Review of: Lahteenvuo M et al, JAMA Psychiatry 2018;75(4):347–355
A new study from Finland shows that lithium may be more effective than other treatments in reducing the risk of psychiatric rehospitalization in patients with bipolar disorder. Using a nationwide Finnish database, the authors examined the risk of rehospitalization for 18,000 patients with bipolar disorder—including psychiatric, cardiovascular, and all-cause hospitalization—from January 1, 1987 to December 31, 2012, then determined the risk of a rehospitalization based on the patients’ use of various medications.
Over the study period, 9,721 of the patients (54%) suffered at least 1 psychiatric rehospitalization. Patients on lithium had the lowest risk for all-cause rehospitalization (hazard ratio [HR] 0.71 [95% CI, 0.66–0.76]), and for psychiatric rehospitalization (HR 0.67 [95% CI, 0.6–0.73]).
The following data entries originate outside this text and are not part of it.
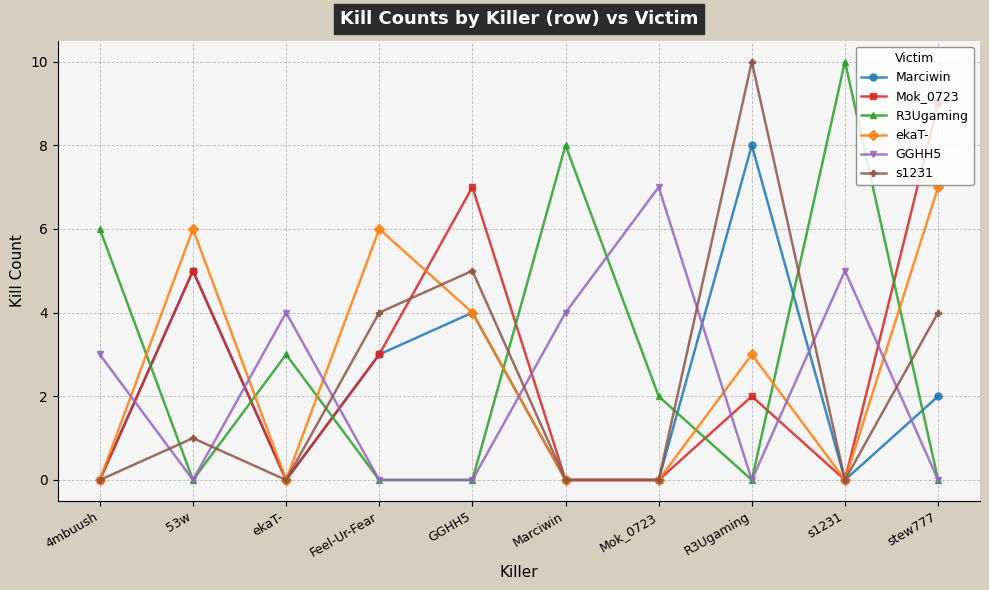

Is the value of s1231 at stew777 greater than the value of GGHH5 at Feel-Ur-Fear?

Yes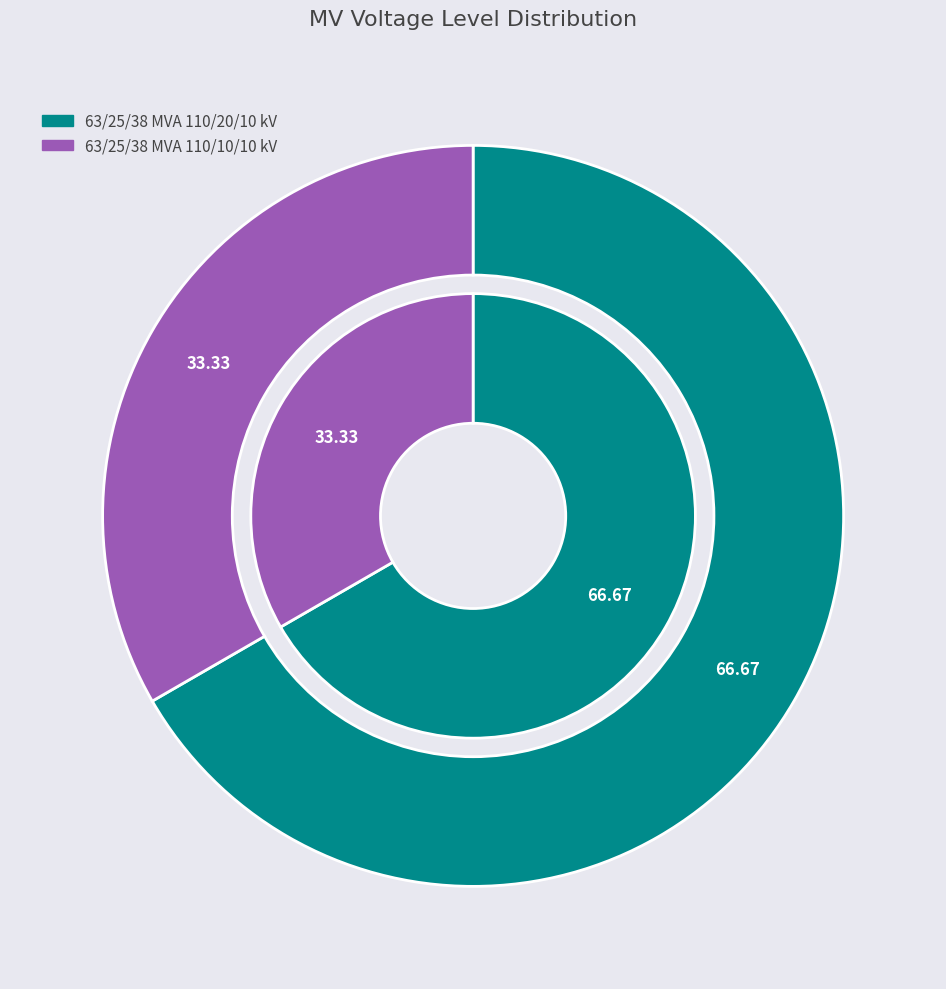

Is it true that 63/25/38 MVA 110/20/10 kV is 67% of the pie?

True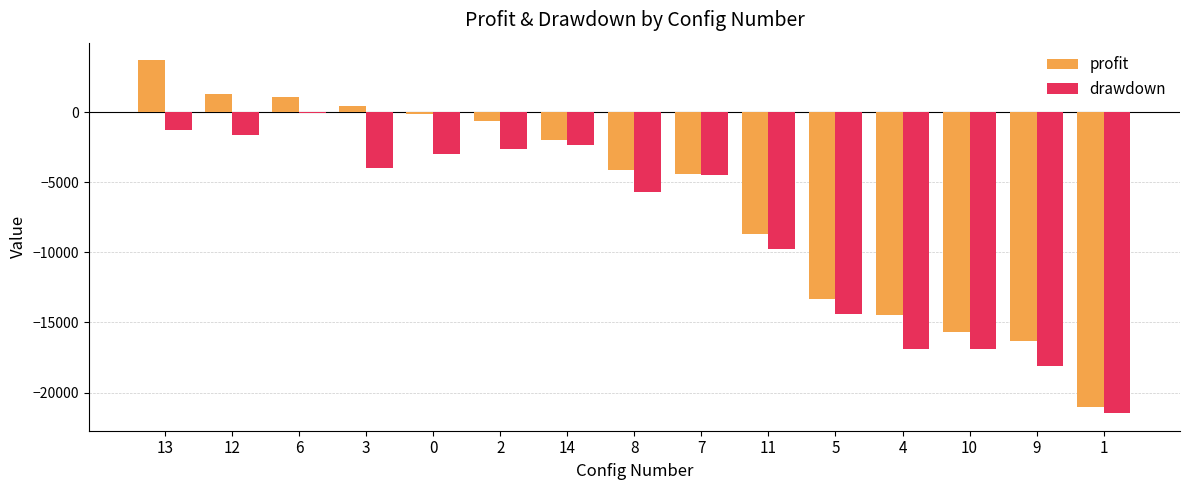

Count the number of data series in this chart.

2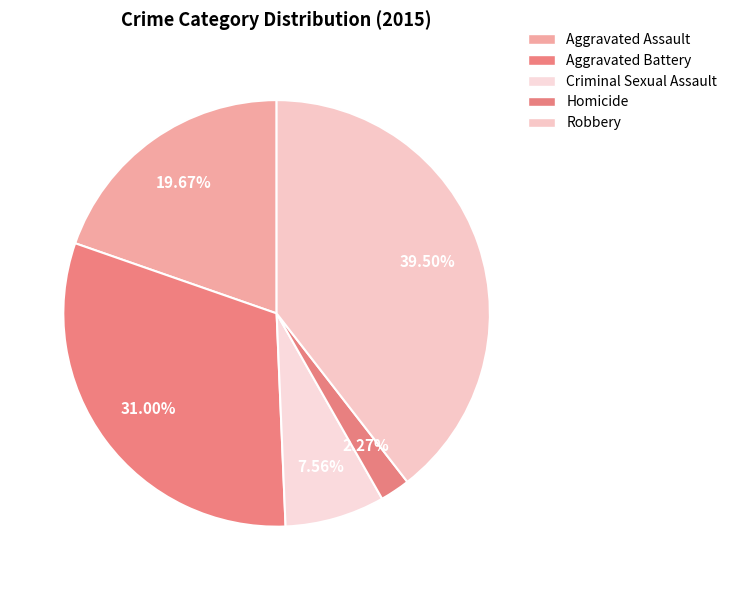

The Homicide slice represents 1% of the pie. True or false?

False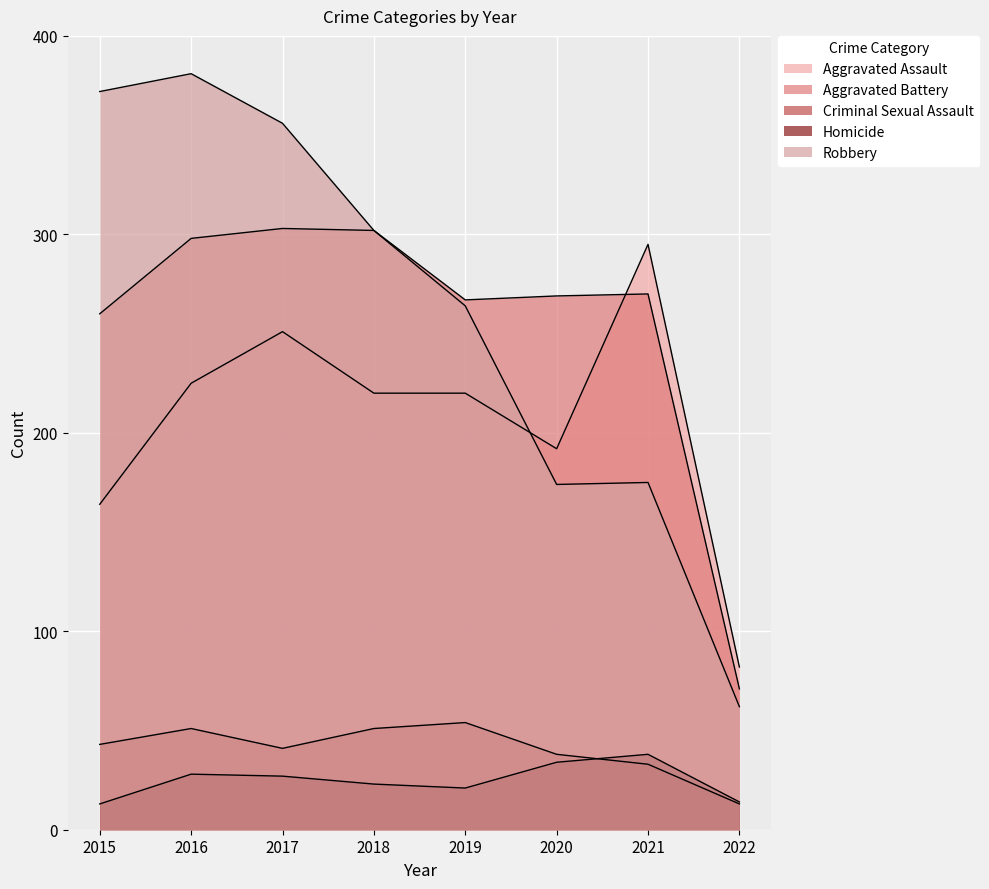

Between 2017 and 2021, which is larger?

2021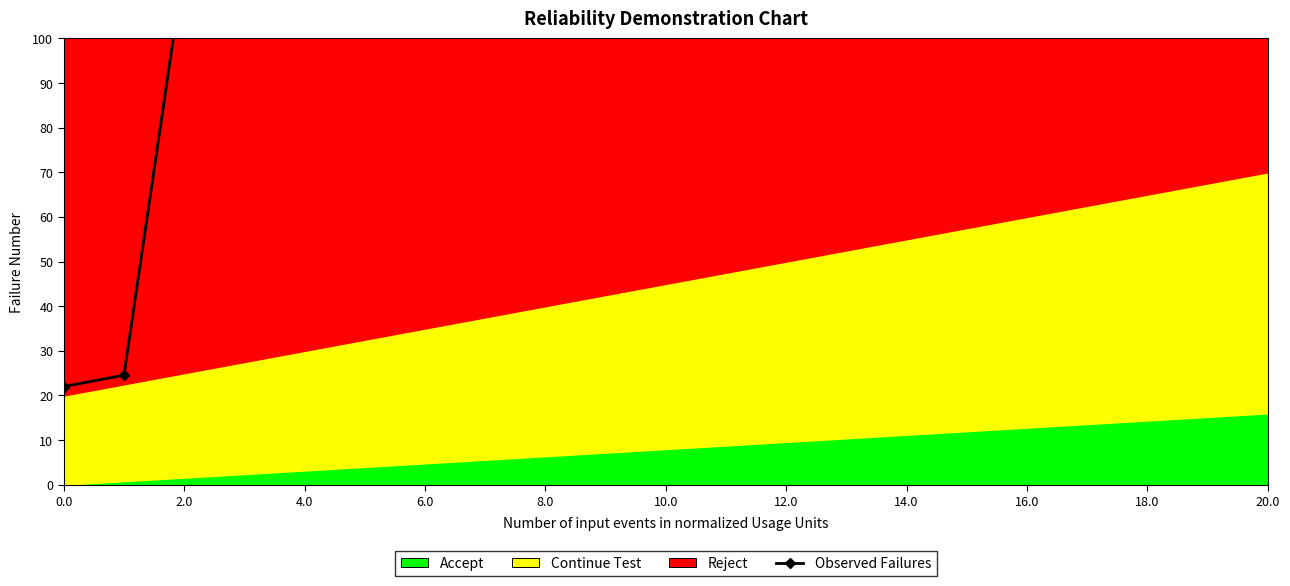

True or false: the data shows 32.4 at 15.

False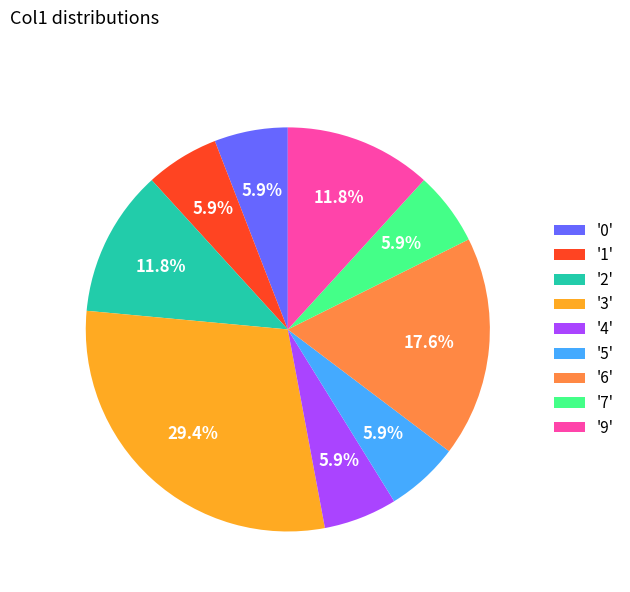

Which category has the biggest portion of the pie?

'3'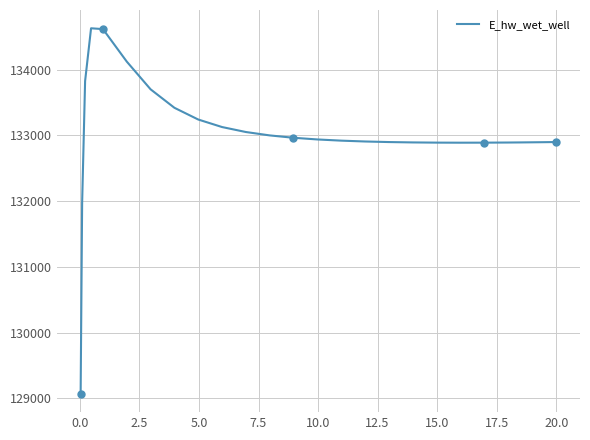

What is the minimum value shown in the chart?

129070.5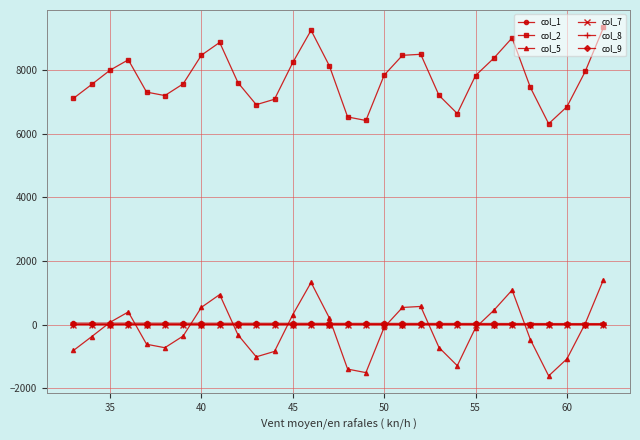

True or false: col_8 has more than 0 points higher than both neighbors.

True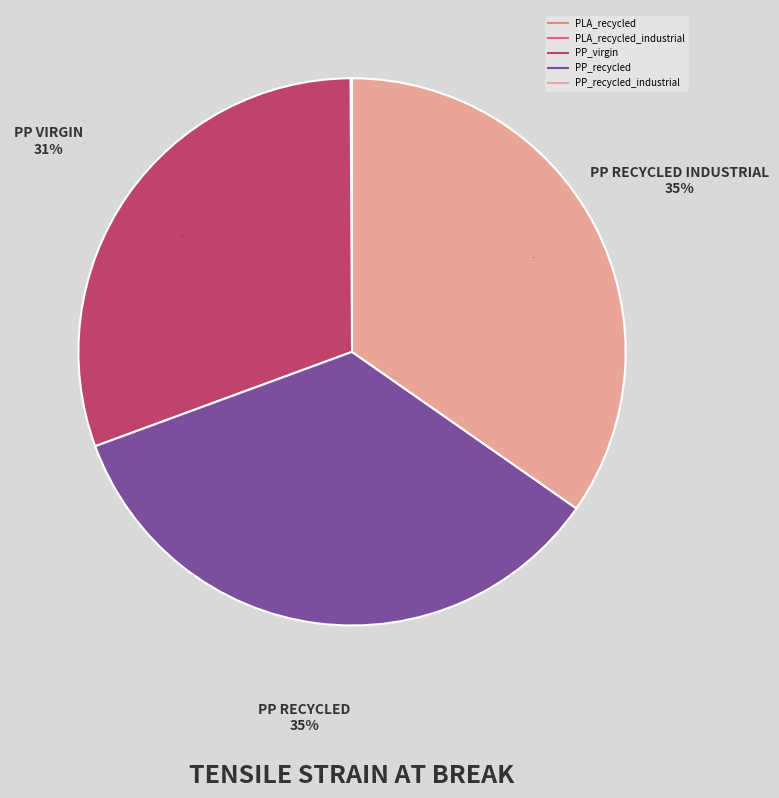

True or false: PP_virgin accounts for 31% of the total.

True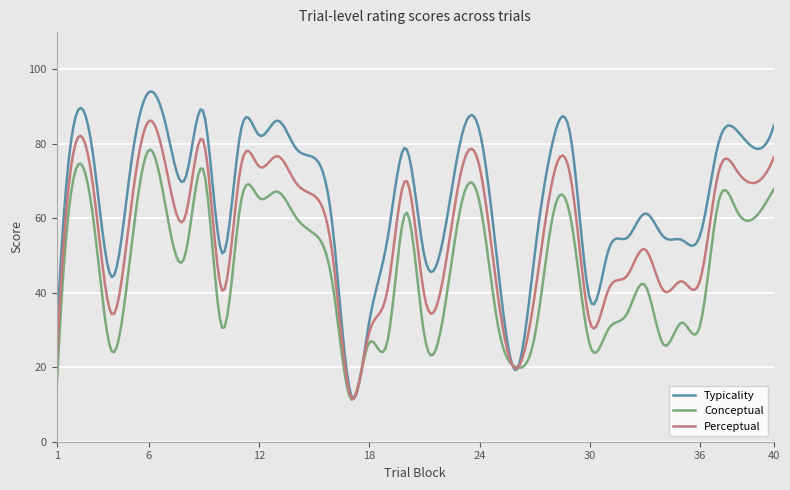

What is the lowest value of the Typicality series?

11.6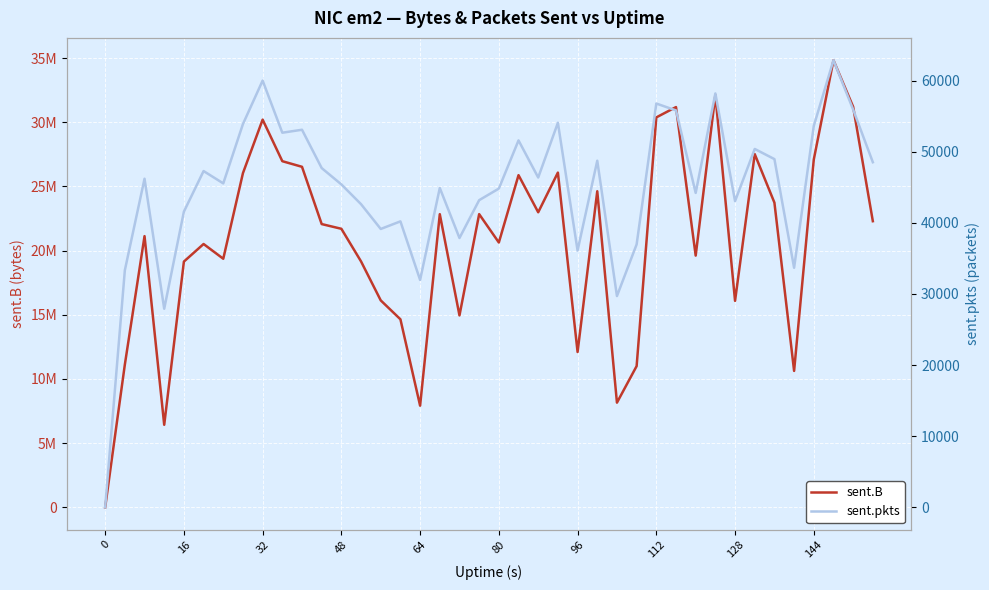

What is the value of the sent.B point at the 35th from the left?

23736322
In addition to the findings on lithium, researchers also revealed the following about other psychotropic treatments:
Long-acting injectable formulations of antipsychotic medications were more effective than their oral antipsychotic counterparts at reducing the risk of rehospitalization.
Quetiapine fumarate, the most frequently used antipsychotic treatment in the population, was only modestly effective at reducing the risk of psychiatric rehospitalization.
Benzodiazepines were linked to an increased risk for both psychiatric and all-cause rehospitalization.
TCPR’s Take Although most of our treatment guidelines are based on randomized controlled trials, observational studies have many important findings to contribute to evidence-based medicine, and they are an alternative means to gauge effectiveness of various treatments. The study findings correlate well with our clinical and anecdotal experience. Lithium is highly effective for bipolar disorder and should be a first-line treatment; it is also particularly effective for maintenance therapy. Long-acting antipsychotics may be more effective than their corresponding oral agents in preventing rehospitalizations, and we should consider their use whenever feasible. Long-term benzodiazepine use remains risky and problematic.